▸ **Exercise brief**
Going through the data below, please show each line containing the string "path".

--------------------------------

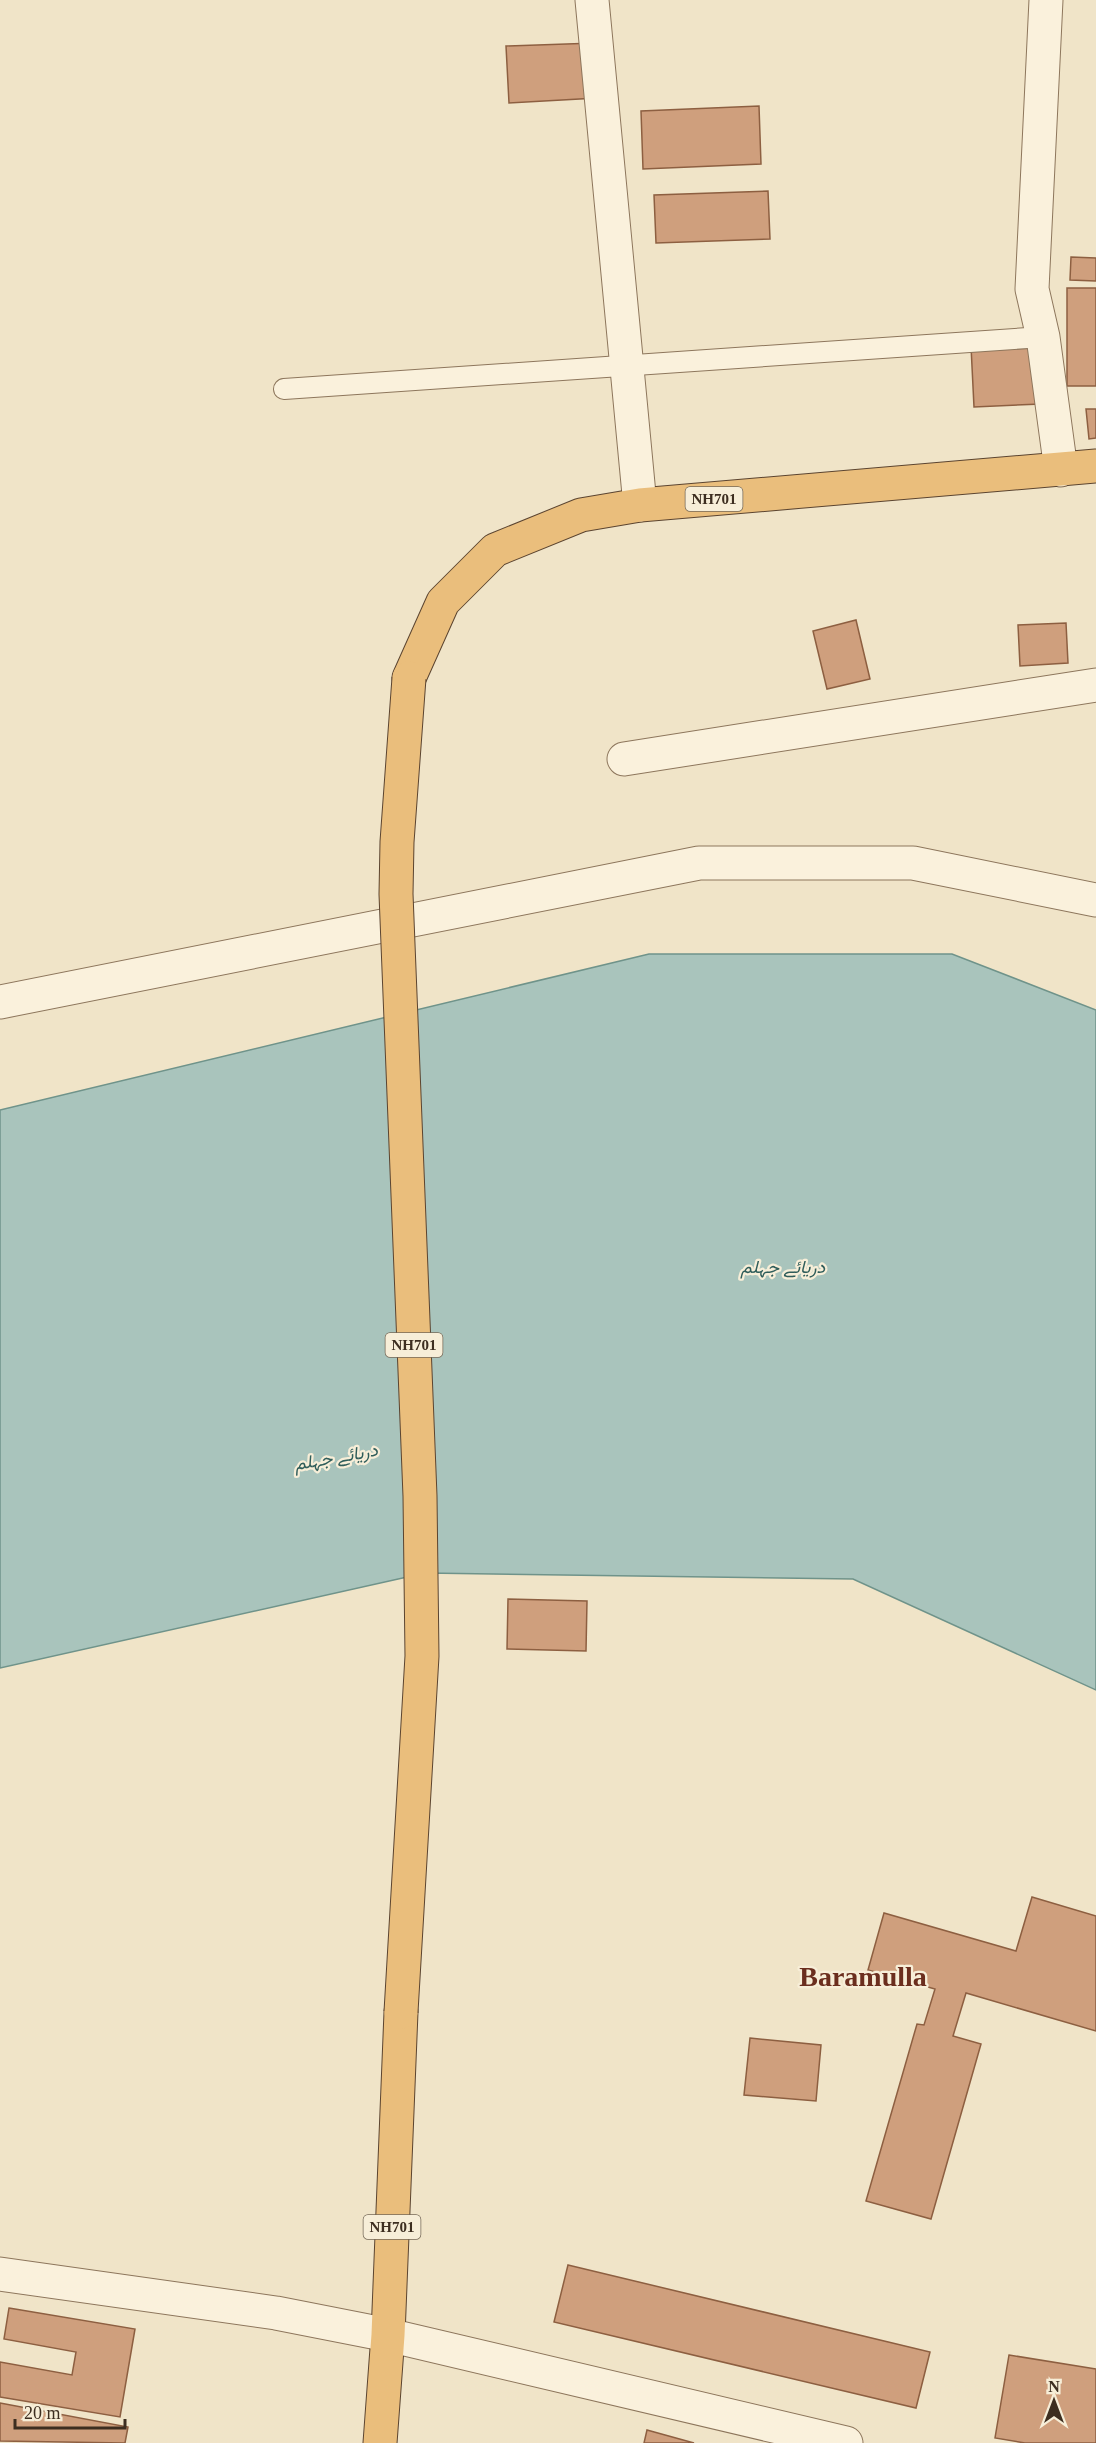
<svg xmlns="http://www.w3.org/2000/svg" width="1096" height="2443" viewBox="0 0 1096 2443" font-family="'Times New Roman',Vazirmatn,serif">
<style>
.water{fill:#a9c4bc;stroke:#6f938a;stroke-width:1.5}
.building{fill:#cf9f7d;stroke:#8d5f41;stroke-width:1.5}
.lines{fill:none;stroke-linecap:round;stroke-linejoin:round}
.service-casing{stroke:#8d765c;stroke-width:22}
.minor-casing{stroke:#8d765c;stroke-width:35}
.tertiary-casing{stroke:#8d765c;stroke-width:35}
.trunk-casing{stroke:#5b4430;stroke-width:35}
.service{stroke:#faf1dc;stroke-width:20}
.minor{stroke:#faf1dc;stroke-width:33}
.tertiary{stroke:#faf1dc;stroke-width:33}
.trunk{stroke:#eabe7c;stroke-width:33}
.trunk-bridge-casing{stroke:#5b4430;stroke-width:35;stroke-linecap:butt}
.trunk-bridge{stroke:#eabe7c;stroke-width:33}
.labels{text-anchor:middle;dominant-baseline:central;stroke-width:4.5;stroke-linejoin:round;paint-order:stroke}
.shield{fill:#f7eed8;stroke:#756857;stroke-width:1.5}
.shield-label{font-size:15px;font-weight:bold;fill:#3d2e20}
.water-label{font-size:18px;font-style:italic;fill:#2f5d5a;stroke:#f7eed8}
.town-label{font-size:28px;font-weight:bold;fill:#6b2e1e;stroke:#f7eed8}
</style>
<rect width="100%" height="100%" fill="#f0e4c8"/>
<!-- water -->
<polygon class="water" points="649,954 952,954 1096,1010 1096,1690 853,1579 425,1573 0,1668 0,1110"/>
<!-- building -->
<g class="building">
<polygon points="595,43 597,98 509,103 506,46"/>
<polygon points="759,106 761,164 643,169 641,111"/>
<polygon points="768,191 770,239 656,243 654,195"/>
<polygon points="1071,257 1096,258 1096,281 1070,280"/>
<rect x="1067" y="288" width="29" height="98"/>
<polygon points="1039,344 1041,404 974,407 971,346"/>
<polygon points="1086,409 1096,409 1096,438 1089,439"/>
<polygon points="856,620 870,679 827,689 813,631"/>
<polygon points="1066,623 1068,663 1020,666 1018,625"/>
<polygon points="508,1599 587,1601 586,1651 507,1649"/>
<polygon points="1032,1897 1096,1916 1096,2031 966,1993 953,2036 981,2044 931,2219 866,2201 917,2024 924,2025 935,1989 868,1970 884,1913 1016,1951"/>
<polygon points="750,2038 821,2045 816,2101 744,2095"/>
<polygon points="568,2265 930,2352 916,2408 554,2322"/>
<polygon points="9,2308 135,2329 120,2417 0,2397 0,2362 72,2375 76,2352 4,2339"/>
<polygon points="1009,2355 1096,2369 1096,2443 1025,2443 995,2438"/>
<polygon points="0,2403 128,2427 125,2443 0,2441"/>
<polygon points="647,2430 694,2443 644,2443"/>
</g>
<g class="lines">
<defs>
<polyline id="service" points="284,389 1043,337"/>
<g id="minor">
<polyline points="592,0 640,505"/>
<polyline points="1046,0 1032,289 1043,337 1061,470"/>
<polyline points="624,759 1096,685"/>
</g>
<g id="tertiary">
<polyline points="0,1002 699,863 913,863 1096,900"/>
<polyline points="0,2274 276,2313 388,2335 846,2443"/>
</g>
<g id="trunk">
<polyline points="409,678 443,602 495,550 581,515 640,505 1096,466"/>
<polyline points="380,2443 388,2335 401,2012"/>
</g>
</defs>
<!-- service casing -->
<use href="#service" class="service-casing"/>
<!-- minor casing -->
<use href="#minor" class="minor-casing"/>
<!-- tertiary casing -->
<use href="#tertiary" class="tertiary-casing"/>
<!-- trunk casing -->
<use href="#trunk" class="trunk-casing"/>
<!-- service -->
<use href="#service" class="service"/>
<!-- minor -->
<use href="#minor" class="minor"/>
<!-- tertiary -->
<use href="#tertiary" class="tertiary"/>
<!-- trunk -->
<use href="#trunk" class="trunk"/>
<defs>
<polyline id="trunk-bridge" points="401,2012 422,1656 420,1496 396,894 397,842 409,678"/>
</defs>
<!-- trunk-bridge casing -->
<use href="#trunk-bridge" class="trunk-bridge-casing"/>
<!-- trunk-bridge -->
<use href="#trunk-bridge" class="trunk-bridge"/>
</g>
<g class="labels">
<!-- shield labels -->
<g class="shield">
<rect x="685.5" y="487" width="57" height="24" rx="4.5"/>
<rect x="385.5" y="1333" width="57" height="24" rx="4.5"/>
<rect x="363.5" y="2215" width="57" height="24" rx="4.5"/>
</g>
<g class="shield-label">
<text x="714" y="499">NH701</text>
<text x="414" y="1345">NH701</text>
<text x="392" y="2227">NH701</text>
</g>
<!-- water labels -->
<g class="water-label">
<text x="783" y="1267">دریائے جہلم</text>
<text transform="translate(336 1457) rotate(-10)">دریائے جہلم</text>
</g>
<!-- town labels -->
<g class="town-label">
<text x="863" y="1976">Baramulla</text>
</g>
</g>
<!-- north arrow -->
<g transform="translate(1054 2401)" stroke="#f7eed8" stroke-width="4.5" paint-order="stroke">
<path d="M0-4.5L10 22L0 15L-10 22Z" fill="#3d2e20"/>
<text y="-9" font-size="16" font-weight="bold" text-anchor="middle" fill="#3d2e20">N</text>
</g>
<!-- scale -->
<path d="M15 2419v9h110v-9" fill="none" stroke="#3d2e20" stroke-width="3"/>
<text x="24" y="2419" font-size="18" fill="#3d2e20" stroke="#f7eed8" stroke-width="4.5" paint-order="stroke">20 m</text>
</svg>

--------------------------------

▸ **Finished task**
<path d="M0-4.5L10 22L0 15L-10 22Z" fill="#3d2e20"/>
<path d="M15 2419v9h110v-9" fill="none" stroke="#3d2e20" stroke-width="3"/>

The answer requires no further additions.